Rabal Obdulia, Link Wolfgang, Serelde Beatriz G, Bischoff James R, Oyarzabal Julen
Experimental Therapeutics Programme, Spanish National Cancer Research Centre (CNIO), Melchor Fernandez Almagro, 3, 28029 Madrid, Spain.
Mol Biosyst. 2010 Apr;6(4):711-20. doi: 10.1039/b919830j. Epub 2010 Jan 21.
Here we report the development and validation of a complete solution to manage and analyze the data produced by image-based phenotypic screening campaigns of small-molecule libraries.
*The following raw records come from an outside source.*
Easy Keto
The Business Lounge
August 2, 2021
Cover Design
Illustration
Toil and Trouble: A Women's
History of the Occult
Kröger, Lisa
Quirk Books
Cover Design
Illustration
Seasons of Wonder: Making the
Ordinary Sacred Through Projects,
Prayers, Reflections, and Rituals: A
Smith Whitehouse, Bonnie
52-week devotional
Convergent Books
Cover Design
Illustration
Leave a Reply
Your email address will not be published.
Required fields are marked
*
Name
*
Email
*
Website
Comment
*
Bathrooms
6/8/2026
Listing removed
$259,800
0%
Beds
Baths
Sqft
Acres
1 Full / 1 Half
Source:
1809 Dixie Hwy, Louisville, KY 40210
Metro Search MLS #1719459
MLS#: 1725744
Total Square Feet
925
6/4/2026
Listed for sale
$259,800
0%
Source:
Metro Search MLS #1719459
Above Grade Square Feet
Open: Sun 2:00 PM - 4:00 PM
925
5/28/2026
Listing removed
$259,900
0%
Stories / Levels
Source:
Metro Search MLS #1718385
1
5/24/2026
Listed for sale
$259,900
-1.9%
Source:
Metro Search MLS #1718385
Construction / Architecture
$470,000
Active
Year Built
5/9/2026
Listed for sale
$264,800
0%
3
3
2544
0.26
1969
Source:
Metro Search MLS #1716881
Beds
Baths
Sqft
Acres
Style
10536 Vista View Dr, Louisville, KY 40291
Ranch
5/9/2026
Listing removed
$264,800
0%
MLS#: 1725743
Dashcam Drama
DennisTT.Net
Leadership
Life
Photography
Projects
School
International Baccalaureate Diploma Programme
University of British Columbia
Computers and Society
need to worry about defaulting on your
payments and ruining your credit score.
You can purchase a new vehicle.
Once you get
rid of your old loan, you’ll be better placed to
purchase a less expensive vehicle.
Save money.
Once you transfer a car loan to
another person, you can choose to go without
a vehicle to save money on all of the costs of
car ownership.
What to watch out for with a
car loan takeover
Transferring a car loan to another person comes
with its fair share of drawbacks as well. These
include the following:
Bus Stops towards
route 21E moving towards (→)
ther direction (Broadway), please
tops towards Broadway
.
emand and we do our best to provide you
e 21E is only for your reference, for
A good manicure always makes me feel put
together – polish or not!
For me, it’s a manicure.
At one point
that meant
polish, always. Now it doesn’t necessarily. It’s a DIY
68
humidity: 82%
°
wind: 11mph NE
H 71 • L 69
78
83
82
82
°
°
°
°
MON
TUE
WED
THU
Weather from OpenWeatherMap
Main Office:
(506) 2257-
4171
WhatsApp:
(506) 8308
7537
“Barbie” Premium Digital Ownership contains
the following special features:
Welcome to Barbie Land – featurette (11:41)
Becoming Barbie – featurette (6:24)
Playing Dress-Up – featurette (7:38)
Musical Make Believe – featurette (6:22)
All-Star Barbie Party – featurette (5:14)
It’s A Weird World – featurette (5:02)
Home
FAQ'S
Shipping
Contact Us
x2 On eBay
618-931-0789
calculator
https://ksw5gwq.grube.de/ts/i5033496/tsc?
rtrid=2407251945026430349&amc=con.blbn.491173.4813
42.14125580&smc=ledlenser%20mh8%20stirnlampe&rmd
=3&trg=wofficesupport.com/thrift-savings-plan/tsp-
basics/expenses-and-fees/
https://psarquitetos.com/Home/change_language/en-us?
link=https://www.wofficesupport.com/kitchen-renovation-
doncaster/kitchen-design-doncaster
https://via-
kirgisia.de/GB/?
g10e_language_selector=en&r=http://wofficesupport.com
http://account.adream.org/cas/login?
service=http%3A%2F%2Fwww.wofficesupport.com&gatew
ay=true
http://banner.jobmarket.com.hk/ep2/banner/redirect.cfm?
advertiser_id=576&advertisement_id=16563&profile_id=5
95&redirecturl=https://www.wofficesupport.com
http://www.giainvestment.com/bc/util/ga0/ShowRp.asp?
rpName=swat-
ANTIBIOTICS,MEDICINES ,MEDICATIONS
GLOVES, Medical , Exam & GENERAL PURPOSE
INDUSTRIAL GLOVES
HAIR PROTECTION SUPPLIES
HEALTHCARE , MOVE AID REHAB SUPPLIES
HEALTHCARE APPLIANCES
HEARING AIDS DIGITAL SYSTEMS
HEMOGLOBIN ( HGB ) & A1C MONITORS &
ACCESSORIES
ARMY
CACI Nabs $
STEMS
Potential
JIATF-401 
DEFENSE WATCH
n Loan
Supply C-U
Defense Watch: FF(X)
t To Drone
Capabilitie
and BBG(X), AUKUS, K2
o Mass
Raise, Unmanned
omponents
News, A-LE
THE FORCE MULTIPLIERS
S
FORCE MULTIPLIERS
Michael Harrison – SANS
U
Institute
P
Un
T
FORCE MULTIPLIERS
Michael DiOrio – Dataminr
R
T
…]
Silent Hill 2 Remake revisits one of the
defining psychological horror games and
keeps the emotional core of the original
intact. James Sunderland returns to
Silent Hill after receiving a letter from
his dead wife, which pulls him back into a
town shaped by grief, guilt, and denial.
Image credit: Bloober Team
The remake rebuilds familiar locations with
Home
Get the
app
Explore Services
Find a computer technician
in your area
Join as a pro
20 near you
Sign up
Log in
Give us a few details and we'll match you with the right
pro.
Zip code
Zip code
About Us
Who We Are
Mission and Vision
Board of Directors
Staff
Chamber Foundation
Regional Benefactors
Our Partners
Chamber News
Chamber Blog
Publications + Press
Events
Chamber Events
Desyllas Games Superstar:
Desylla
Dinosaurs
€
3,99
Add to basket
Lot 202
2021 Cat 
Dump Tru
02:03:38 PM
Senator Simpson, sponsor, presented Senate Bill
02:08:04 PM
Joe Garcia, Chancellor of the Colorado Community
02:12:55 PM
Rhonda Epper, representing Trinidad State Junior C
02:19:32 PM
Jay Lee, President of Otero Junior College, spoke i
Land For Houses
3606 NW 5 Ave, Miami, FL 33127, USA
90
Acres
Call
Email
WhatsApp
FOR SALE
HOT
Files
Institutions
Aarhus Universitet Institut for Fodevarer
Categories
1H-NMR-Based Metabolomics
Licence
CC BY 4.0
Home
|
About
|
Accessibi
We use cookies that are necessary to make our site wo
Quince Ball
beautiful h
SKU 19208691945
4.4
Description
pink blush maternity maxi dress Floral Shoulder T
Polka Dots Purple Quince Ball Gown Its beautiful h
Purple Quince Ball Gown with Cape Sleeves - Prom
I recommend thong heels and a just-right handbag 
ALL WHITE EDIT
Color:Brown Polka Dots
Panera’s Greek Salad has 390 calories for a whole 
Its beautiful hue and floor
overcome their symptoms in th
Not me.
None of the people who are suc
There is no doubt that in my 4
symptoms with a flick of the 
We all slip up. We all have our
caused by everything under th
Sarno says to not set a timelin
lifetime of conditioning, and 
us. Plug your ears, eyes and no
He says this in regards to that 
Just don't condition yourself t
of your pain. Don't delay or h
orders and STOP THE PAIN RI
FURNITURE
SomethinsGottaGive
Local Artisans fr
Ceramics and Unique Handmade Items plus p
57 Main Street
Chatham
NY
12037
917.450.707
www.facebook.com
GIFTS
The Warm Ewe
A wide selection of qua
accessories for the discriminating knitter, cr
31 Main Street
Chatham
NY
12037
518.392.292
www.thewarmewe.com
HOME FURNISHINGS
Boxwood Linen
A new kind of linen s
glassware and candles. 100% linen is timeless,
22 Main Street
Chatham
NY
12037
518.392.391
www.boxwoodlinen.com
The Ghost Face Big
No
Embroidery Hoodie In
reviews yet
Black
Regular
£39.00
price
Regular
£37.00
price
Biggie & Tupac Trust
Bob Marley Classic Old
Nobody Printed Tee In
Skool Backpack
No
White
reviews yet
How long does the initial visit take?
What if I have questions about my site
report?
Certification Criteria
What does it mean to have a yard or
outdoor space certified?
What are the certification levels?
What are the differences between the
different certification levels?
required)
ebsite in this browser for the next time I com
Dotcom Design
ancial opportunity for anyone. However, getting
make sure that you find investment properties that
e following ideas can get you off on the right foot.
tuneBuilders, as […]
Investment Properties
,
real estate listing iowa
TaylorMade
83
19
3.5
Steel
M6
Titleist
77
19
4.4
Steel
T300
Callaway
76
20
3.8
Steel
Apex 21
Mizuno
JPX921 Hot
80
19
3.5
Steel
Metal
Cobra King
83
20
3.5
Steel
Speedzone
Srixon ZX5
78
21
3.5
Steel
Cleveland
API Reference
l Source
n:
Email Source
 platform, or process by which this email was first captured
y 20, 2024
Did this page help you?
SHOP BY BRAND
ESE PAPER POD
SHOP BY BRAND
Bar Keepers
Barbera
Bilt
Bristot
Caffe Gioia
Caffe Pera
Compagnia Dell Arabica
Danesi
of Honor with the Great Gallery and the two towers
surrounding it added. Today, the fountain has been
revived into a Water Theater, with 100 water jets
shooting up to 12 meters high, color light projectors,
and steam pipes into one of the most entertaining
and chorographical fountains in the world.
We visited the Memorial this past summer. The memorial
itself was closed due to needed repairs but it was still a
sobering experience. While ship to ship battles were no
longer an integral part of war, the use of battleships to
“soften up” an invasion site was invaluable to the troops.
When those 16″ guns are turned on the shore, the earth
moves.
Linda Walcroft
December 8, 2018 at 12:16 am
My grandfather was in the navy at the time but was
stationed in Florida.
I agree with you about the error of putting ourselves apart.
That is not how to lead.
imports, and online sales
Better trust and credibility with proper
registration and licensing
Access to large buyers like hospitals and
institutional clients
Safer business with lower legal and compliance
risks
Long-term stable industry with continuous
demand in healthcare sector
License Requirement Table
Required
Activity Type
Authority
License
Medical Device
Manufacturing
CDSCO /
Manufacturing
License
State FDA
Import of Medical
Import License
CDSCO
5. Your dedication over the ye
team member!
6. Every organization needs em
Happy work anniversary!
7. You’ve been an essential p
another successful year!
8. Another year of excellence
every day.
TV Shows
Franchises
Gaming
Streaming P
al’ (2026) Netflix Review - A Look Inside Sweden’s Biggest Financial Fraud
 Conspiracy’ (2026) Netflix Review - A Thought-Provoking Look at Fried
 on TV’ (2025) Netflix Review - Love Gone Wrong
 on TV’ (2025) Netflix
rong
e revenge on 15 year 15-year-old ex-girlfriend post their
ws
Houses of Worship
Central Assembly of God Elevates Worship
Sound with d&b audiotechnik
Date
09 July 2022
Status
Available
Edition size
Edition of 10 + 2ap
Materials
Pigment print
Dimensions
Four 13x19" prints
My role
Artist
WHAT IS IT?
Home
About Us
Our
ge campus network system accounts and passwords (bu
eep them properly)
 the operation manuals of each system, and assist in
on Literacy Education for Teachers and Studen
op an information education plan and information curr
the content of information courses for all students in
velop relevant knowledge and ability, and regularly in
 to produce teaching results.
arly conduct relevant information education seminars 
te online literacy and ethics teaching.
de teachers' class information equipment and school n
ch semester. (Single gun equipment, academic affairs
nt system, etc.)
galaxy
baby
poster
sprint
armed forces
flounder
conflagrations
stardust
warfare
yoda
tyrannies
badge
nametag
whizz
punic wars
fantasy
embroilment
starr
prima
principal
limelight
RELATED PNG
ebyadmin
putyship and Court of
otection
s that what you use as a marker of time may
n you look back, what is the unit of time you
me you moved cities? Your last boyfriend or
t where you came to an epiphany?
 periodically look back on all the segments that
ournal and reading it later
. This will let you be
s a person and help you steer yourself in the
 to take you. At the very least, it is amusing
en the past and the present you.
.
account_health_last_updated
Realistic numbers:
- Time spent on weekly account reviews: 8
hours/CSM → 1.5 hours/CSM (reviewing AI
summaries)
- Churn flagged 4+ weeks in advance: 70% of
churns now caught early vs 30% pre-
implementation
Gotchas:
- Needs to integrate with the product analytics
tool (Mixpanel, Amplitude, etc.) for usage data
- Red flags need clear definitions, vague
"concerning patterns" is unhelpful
In one step initial crude images are analyzed for multiple cytological features, statistical analysis is performed and molecules that produce the desired phenotypic profile are identified. A naïve Bayes classifier, integrating chemical and phenotypic spaces, is built and utilized during the process to assess those images initially classified as "fuzzy"-an automated iterative feedback tuning. Simultaneously, all this information is directly annotated in a relational database containing the chemical data. This novel fully automated method was validated by conducting a re-analysis of results from a high-content screening campaign involving 33 992 molecules used to identify inhibitors of the PI3K/Akt signaling pathway. Ninety-two percent of confirmed hits identified by the conventional multistep analysis method were identified using this integrated one-step system as well as 40 new hits, 14.9% of the total, originally false negatives. Ninety-six percent of true negatives were properly recognized too. A web-based access to the database, with customizable data retrieval and visualization tools, facilitates the posterior analysis of annotated cytological features which allows identification of additional phenotypic profiles; thus, further analysis of original crude images is not required.
在此,我们报告了一种完整解决方案的开发与验证,该方案用于管理和分析小分子文库基于图像的表型筛选活动所产生的数据。在一个步骤中,对初始的原始图像进行多种细胞学特征分析,进行统计分析,并识别产生所需表型特征的分子。在此过程中构建并使用了一个整合化学和表型空间的朴素贝叶斯分类器,以评估那些最初被归类为“模糊”的图像——这是一种自动迭代反馈调整。同时,所有这些信息都直接注释在一个包含化学数据的关系数据库中。通过对一项涉及用于鉴定PI3K/Akt信号通路抑制剂的33992个分子的高内涵筛选活动结果进行重新分析,验证了这种新颖的全自动方法。使用这种集成的一步系统也鉴定出了传统多步分析方法所鉴定的92%的确认命中物,以及40个新的命中物,占总数的14.9%,这些原本是假阴性。96%的真阴性也被正确识别。通过基于网络访问数据库,并使用可定制的数据检索和可视化工具,便于对注释的细胞学特征进行后续分析,从而能够识别额外的表型特征;因此,无需对原始原始图像进行进一步分析。